Supreme Court of New York, Fourth Department

February 14, 2014

Mark D. Plumley AND TINA A. PLUMLEY, PLAINTIFFS-APPELLANTS,
v.
Erie Boulevard Hydropower, L.P., DEFENDANT-RESPONDENT.

Appeal from an order of the Supreme Court, Oswego County (Norman W. Seiter, Jr., J.), entered September 25, 2012. The order, among other things, dismissed the complaint.

AMDURSKY, PELKY, FENNELL & WALLEN, P.C., OSWEGO (JOHN D. CONNERS OF COUNSEL), FOR PLAINTIFFS-APPELLANTS.

HISCOCK & BARCLAY, LLP, SYRACUSE (JOHN M. NICHOLS OF COUNSEL), FOR DEFENDANT-RESPONDENT.

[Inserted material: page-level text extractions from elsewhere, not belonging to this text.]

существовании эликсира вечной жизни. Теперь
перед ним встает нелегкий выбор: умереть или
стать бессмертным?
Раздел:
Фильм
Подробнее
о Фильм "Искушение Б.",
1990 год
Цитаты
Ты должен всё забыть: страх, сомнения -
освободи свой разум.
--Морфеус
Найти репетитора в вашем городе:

PRESENT: CENTRA, J.P., FAHEY, LINDLEY, SCONIERS, AND WHALEN, JJ.

It is hereby ORDERED that the order so appealed from is unanimously affirmed without costs.

Memorandum: Plaintiffs appeal from an order that, inter alia, granted that part of defendant's motion seeking to dismiss the complaint on the ground that the action was barred by collateral estoppel (see CPLR 3211 [a] [5]), and on the further ground that, pursuant to CPLR 3211 (c), defendant was entitled to summary judgment because there was no material issue of fact to be tried. We agree with plaintiffs that Supreme Court erred in determining that the action was barred by collateral estoppel. Collateral estoppel "applies only if the issue in the second action is identical to an issue which was raised, necessarily decided and material in the first action, and the plaintiff had a full and fair opportunity to litigate the issue in the earlier action' " (City of New York v Welsbach Elec. Corp., 9 N.Y.3d 124, 128, quoting Parker v Blauvelt Volunteer Fire Co., 93 N.Y.2d 343, 349). We conclude that the primary issue in this action was not previously litigated and decided against plaintiffs in a prior action. We further conclude, however, that the court, in treating defendant's motion as one for summary judgment pursuant to CPLR 3211 (c), properly granted the motion. Defendant met its burden of establishing that it was under no obligation to include plaintiffs in a "global" settlement agreement that defendant reached with other parties situated similarly to plaintiffs. In opposition, plaintiffs established only that they had a "mere agreement to agree" with defendant, which "is unenforceable" (Joseph Martin, Jr., Delicatessen v Schumacher, 52 N.Y.2d 105, 109; see Willmott v Giarraputo, 5 N.Y.2d 250, 253). Thus, it was insufficient to defeat defendant's motion (see generally Zuckerman v City of New York, 49 N.Y.2d 557, 562).